Adapun perkataan beliau shallallahu ‘alaihi wasallam tentang daging dhab (sejenis biawak),
إني أعافه
“Aku tidak menyukainya”; ini bukanlah hinaan dari beliau terhadap makanan, melainkan hanya sekedar pemberitahuan bahwa beliau tidak berselera memakannya.
Adab ini sering kali tidak diperhatikan oleh banyak orang. Kita memandang sebagian orang sering mencela makanan dan menuntut makanan kudu sesuai dengan selera dan kemauan mereka, serta tidak toleran terhadap kekurangan mini pada makanan alias langkah penyajiannya. Makanan ini terlalu asin, itu terlalu asam, ini terlalu cair, itu terlalu kental, ini terlalu banyak, alias itu terlalu sedikit.
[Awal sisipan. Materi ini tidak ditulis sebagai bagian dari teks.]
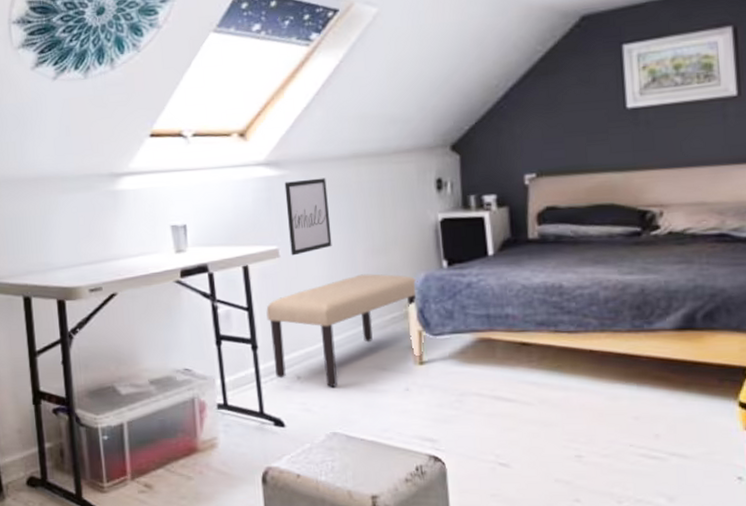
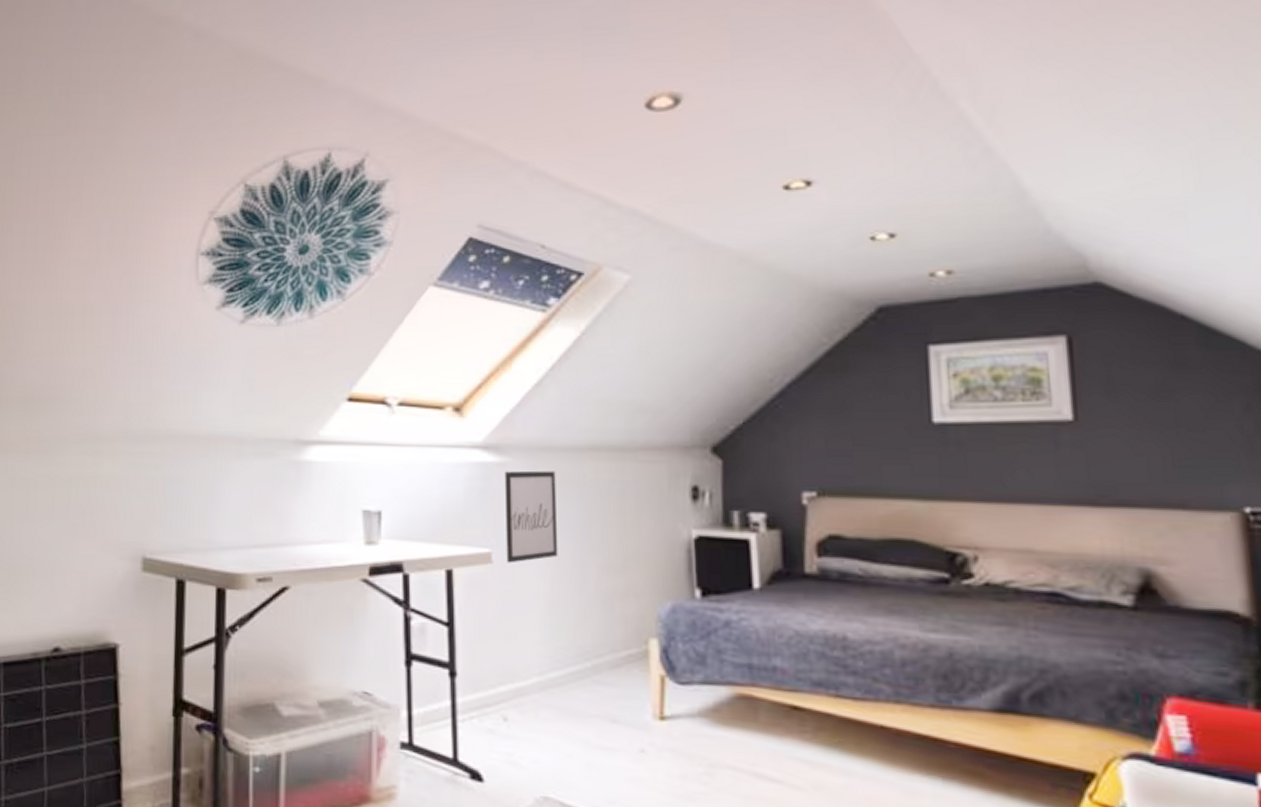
bench: present [266,274,418,388] -> none [471,595,663,737]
Sikap seperti ini telah menyimpang dari petunjuk Nabi shallallahu ‘alaihi wasallam, yang merupakan kesempurnaan adab seseorang dalam berinteraksi dengan istri alias keluarganya.
Seseorang sebaiknya bersabar terhadap istri alias keluarganya jika terdapat kekurangan alias kesalahan dalam perihal apa pun, termasuk ketika menyajikan makanan. Mencela makanan itu bisa berfaedah mencelanya dari sisi corak alias jenisnya, padahal semua itu adalah buatan Allah Ta’ala. Atau, bisa juga mencela dari sisi langkah penyajiannya, dan perihal ini dapat melukai hati orang yang telah berupaya menyajikannya dengan sebaik mungkin. Mungkin makanan tersebut tidak sesuai selera orang yang mencela, tetapi bisa jadi disukai oleh orang lain. Karena itu, tak bersuara dari mencela makanan adalah bagian dari etika yang baik, baik terhadap makanan itu sendiri, orang yang menyiapkannya, maupun orang yang menyantapnya bersama-sama.
Adapun mencela makanan itu berbeda dengan memberi nasihat alias pengarahan kepada ahli masak alias istri mengenai hal-hal yang perlu diperhatikan di waktu yang lain selain saat makanan disajikan, seperti makanan memerlukan tambahan sesuatu alias pengurangan sesuatu. Hal-hal semacam ini termasuk tuntunan yang diperlukan dan bukan merupakan celaan, melainkan corak pengarahan dan pengarahan. Wallahu Ta’ala a’lam.
Baca juga: Apa Hukum Mengerjakan Salat Ketika Makanan Telah Tersaji?
***
@Fall, 5 Jumadil awal 1446/ 7 November 2024
Penulis: M. Saifudin Hakim
Artikel KincaiMedia
Catatan kaki:
Disarikan dari kitab Minhatul ‘Allam fi Syarhi Buluughil Maraam (7: 447-448). Kutipan-kutipan dalam tulisan di atas adalah melalui perantaraan kitab tersebut.